### What this task involves
Leave the images out. Give every line below again, precisely.

Data items
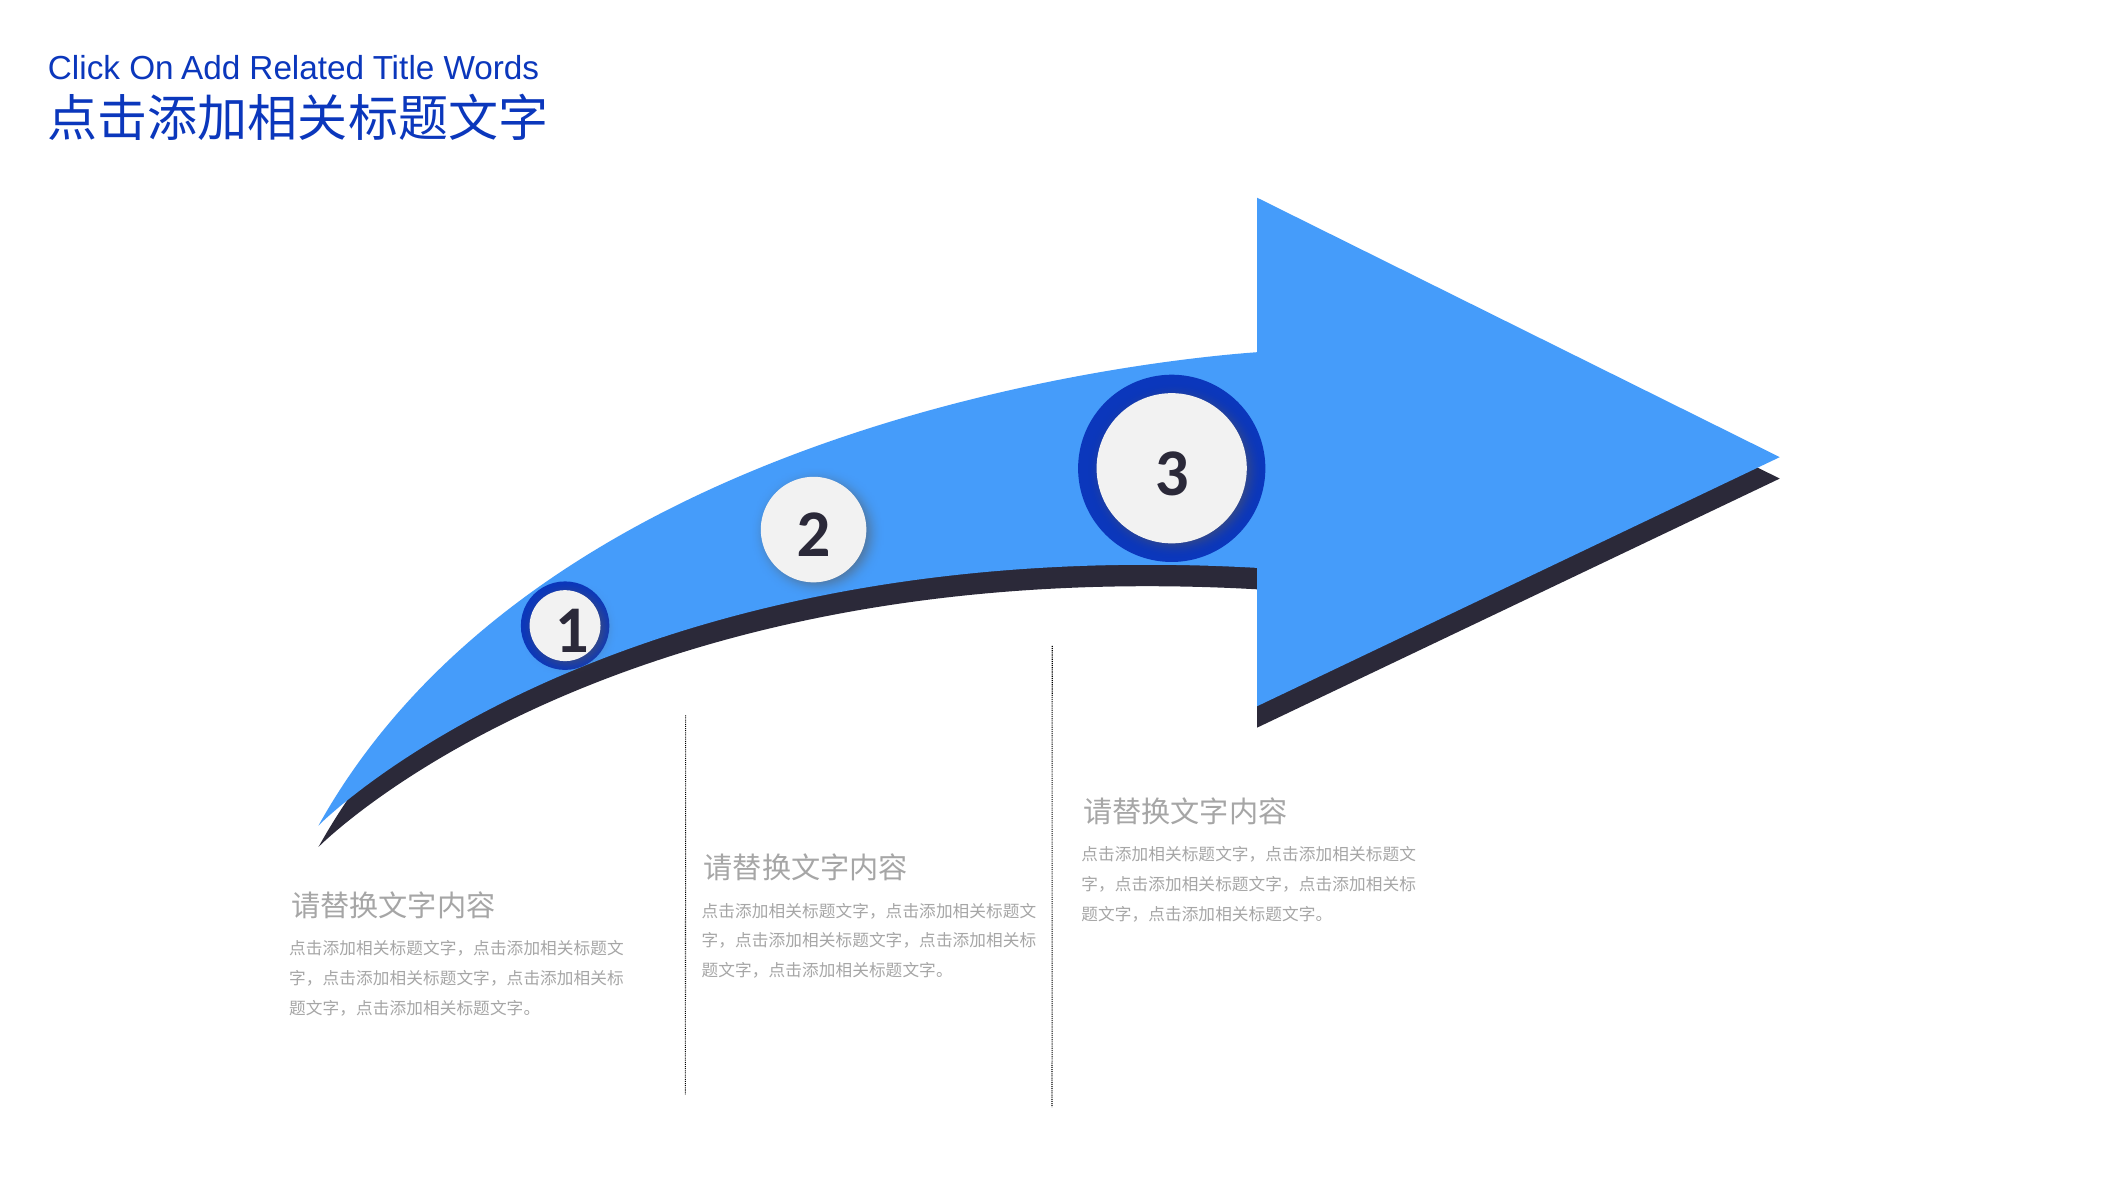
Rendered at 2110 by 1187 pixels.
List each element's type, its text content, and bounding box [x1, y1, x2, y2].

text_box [318, 197, 1780, 847]
text_box 请替换文字内容 [687, 847, 1067, 892]
text_box 点击添加相关标题文字，点击添加相关标题文字，点击添加相关标题文字，点击添加相关标题文字，点击添加相关标题文字。 [1067, 847, 1446, 932]
text_box 点击添加相关标题文字，点击添加相关标题文字，点击添加相关标题文字，点击添加相关标题文字，点击添加相关标题文字。 [275, 930, 653, 1025]
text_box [520, 581, 610, 670]
text_box 请替换文字内容 [275, 871, 674, 930]
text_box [1078, 374, 1266, 562]
text_box 点击添加相关标题文字，点击添加相关标题文字，点击添加相关标题文字，点击添加相关标题文字，点击添加相关标题文字。 [687, 892, 1066, 988]
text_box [747, 463, 880, 596]
text_box Click On Add Related Title Words 点击添加相关标题文字 [33, 39, 591, 154]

### Solution to this task
Rendered at 2110 by 1187 pixels.
List each element's type, its text content, and bounding box [x1, y1, x2, y2].

text_box [318, 197, 1780, 847]
text_box 请替换文字内容 [687, 847, 1067, 892]
text_box 点击添加相关标题文字，点击添加相关标题文字，点击添加相关标题文字，点击添加相关标题文字，点击添加相关标题文字。 [1067, 847, 1446, 932]
text_box 点击添加相关标题文字，点击添加相关标题文字，点击添加相关标题文字，点击添加相关标题文字，点击添加相关标题文字。 [275, 930, 653, 1025]
text_box [520, 581, 610, 670]
text_box 请替换文字内容 [275, 871, 674, 930]
text_box [1078, 374, 1266, 562]
text_box 点击添加相关标题文字，点击添加相关标题文字，点击添加相关标题文字，点击添加相关标题文字，点击添加相关标题文字。 [687, 892, 1066, 988]
text_box [747, 463, 880, 596]
text_box Click On Add Related Title Words 点击添加相关标题文字 [33, 39, 591, 154]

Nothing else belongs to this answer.